Budaya-Tionghoa.Net| Banyaknya korban tewas di Aceh, yang mencapai 100 ribuan, telah menjadi heboh yang mendunia. Collin Powell pun, yang pernah menjadi panglima tentara terkuat di dunia, dengan pengalaman perang di berbagai tempat di belahan bumi ini, sempat terlongong-longong melihat begitu banyak mayat di Aceh.
|
Bondan Winarno, Pemred “Sinar Harapan”, menceritakan dalam perjalanan kapal TNI-AL, KRI Teluk Peleng, di route Medan-Meulaboh, dua kali melihat ratusan mayat hanyut di laut. Pertama offshore Banda Aceh / Lhok Nga. Kedua di offshore Meulaboh, tetapi kapal LST itu tidak berdaya apa-apa untuk memungut mayat-mayat itu (dan menanganinya).
Relawan dari berbagai penjuru dunia, termasuk anggota palang-merah dan tentara yang terlatih, nyaris tak berdaya menangani mayat dalam jumlah yang besar itu. Kalau mereka bisa menguburkan 1000 mayat sehari (suatu kapasitas kerja yang besar sekali), untuk Banda Aceh saja dua minggu pun kerja besar itu belum akan selesai.
Tidak heran kalau pemandangan mayat dikeruk dengan excavator lalu diuruk massal sempat terlihat.
Bahkan wacana untuk membakar saja mayat-mayat itu bersama reruntuhan rumah yang menimbuni mereka, sempat mencuat. Ini terjadi di Aceh, tersebar di daerah yang cukup luas, jauh melebihi luasnya propinsi-propinsi di Jawa.
Sekarang coba kita flashback sebentar, mengingat-ingat issue, yang juga pernah disinggung di milis ini (walau secara OOT), tentang pembantaian massal tahun 1966 yang konon terjadi dibeberapa tempat di Jawa Timur yang katanya mencapai 600 ribu orang. Setelah sekitar 10-20 tahun rumor itu beredar, angka 600 ribu itu, entah bagaimana caranya, menggelembung menjadi katanya 1 juta. Lalu akhir-akhir ini menggelembung lagi menjadi katanya 1,5 juta. Okay, janganlah kita pikirkan yang 1 juta dan 1,5 juta itu, kita pegang saja angka minimal yang 600 ribu.

************

**Tugas yang Diminta**
Tentukan apakah setiap pernyataan berikut sesuai dengan teks tentang korban di Aceh di atas, dan jawab masing-masing dengan ya atau tidak beserta kutipan persis kata-kata penentunya dari teks: (a) Bondan Winarno melihat ratusan mayat hanyut di laut sebanyak dua kali; (b) kapal LST berhasil memungut mayat-mayat di lepas pantai Meulaboh; (c) penulis memilih berpegang pada angka 1,5 juta untuk pembantaian tahun 1966.

************

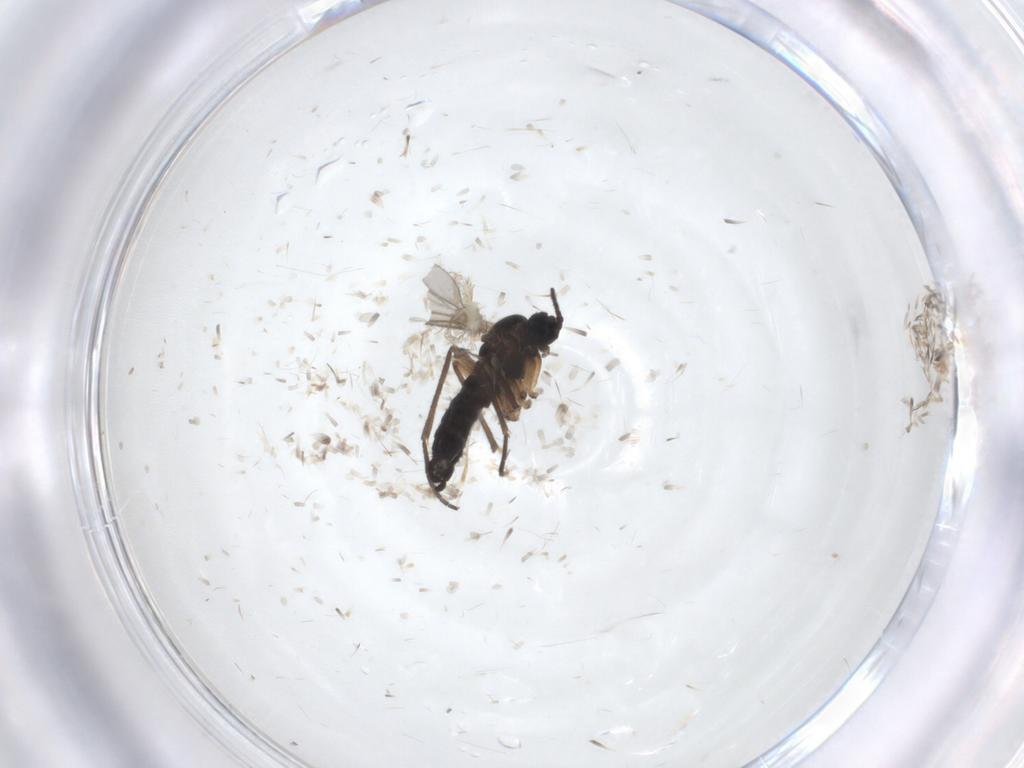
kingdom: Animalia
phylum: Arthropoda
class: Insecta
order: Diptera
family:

************

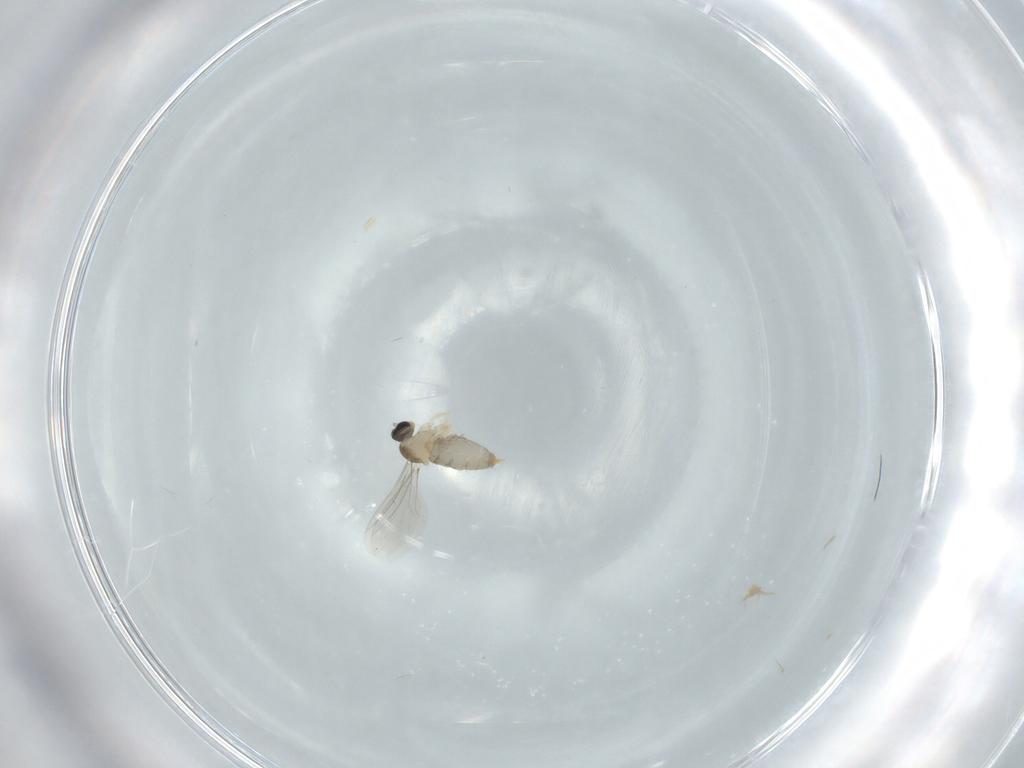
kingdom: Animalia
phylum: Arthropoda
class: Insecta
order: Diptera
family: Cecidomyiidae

************

**Jawaban Tugas**
(a) Ya: “dua kali melihat ratusan mayat hanyut di laut”.
(b) Tidak: “kapal LST itu tidak berdaya apa-apa untuk memungut mayat-mayat itu”.
(c) Tidak: “kita pegang saja angka minimal yang 600 ribu”.